Concernant les circonstances du licenciement, le caractère fautif de la décision de licenciement n’emporte pas nécessairement la preuve d’un licenciement brutal et vexatoire, imputable à une faute de l’employeur. Or, aucune pièce du dossier du salarié ne permet d’étayer une faute de l’employeur dans la conduite de la procédure de licenciement.
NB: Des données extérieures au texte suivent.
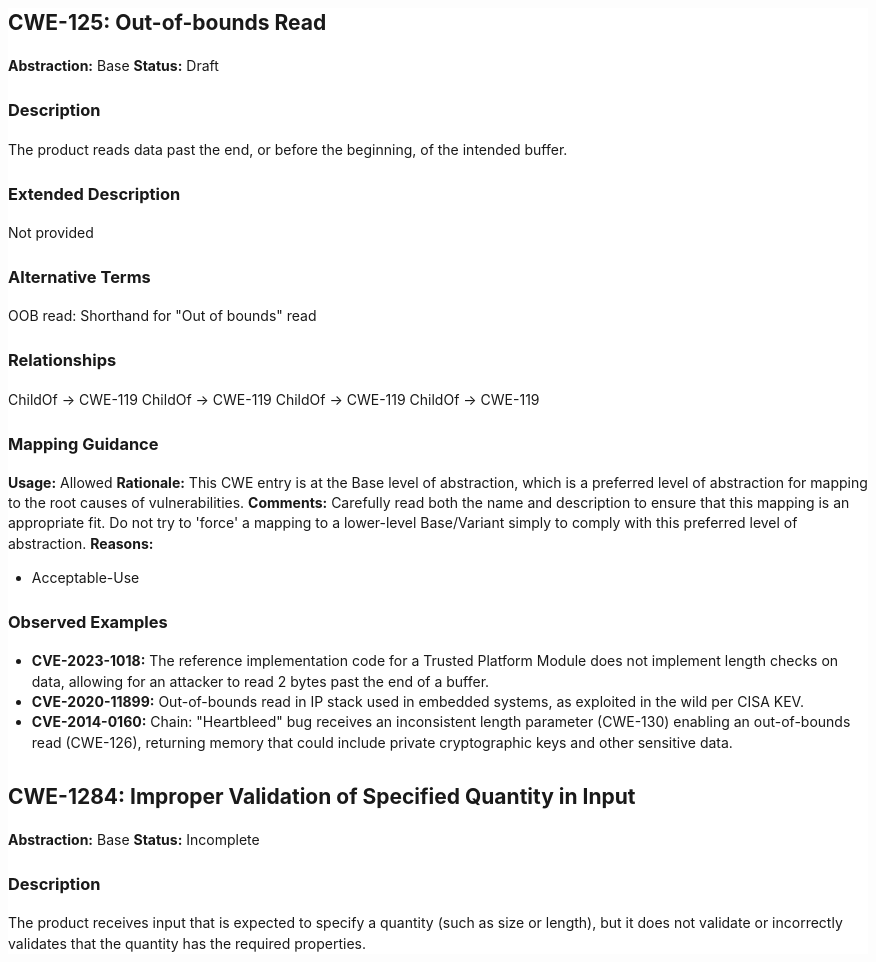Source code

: 


## CWE-125: Out-of-bounds Read
**Abstraction:** Base
**Status:** Draft

### Description
The product reads data past the end, or before the beginning, of the intended buffer.

### Extended Description
Not provided

### Alternative Terms
OOB read: Shorthand for "Out of bounds" read

### Relationships
ChildOf -> CWE-119
ChildOf -> CWE-119
ChildOf -> CWE-119
ChildOf -> CWE-119

### Mapping Guidance
**Usage:** Allowed
**Rationale:** This CWE entry is at the Base level of abstraction, which is a preferred level of abstraction for mapping to the root causes of vulnerabilities.
**Comments:** Carefully read both the name and description to ensure that this mapping is an appropriate fit. Do not try to 'force' a mapping to a lower-level Base/Variant simply to comply with this preferred level of abstraction.
**Reasons:**
- Acceptable-Use



### Observed Examples
- **CVE-2023-1018:** The reference implementation code for a Trusted Platform Module does not implement length checks on data, allowing for an attacker to read 2 bytes past the end of a buffer.
- **CVE-2020-11899:** Out-of-bounds read in IP stack used in embedded systems, as exploited in the wild per CISA KEV.
- **CVE-2014-0160:** Chain: "Heartbleed" bug receives an inconsistent length parameter (CWE-130) enabling an out-of-bounds read (CWE-126), returning memory that could include private cryptographic keys and other sensitive data.




## CWE-1284: Improper Validation of Specified Quantity in Input
**Abstraction:** Base
**Status:** Incomplete

### Description
The product receives input that is expected to specify a quantity (such as size or length), but it does not validate or incorrectly validates that the quantity has the required properties.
Le jugement, bien que non motivé sur ce point, doit être confirmé.
Succombant au sens de l’article 696 du code de procédure civile, l’employeur doit supporter les frais irrépétibles et les dépens de première instance par infirmation du jugement.
Débouté de ses demandes à ce titre, l’employeur sera condamné à payer au salarié la somme de 3 000,00 euros en remboursement de ses frais irrépétibles de première instance et d’appel.
Par ces motifs :
La cour, statuant publiquement, par décision contradictoire et après en avoir délibéré conformément à la loi,
Confirme le jugement rendu le 28 janvier 2022 par le conseil de prud’hommes de Reims en ce qu’il a débouté le salarié de sa demande de dommages et intérêts en réparation de son préjudice moral,
Infirme le surplus,
Statuant à nouveau, et dans cette limite,
Condamne la S.A.R.L. BAILLIEUX PLOMBERIE CHAUFFAGE à payer à Monsieur [F] [I] les sommes suivantes :
— 2 275,05 euros (deux mille deux cent soixante quinze euros et cinq centimes) en quittance ou deniers, au titre de l’indemnité compensatrice de préavis,
— 227,50 euros (deux cent vingt sept euros et cinquante centimes) en quittance ou deniers, au titre des congés payés afférents,
— 426,60 euros (quatre cent vingt six euros et soixante centimes) en quittance ou deniers, au titre de l’indemnité légale de licenciement,
— 2 000,00 euros (deux mille euros) à titre de dommages-intérêts en réparation des préjudices nés du licenciement sans cause réelle et sérieuse,
Y ajoutant,
Dit que les condamnations sont prononcées sous réserve d’y déduire le cas échéant, les charges sociales et salariales,
Déboute le salarié de sa demande de congés payés afférents à l’indemnité légale de licenciement,
Déboute la S.A.R.L. BAILLIEUX PLOMBERIE CHAUFFAGE de ses demandes de remboursement de ses frais irrépétibles de première instance et d’appel,
Condamne la S.A.R.L. BAILLIEUX PLOMBERIE CHAUFFAGE à payer à Monsieur [F] [I] la somme de 3 000,00 euros (trois mille euros) en remboursement de ses frais irrépétibles de première instance et d’appel,
Condamne la S.A.R.L. BAILLIEUX PLOMBERIE CHAUFFAGE aux dépens de première instance et d’appel.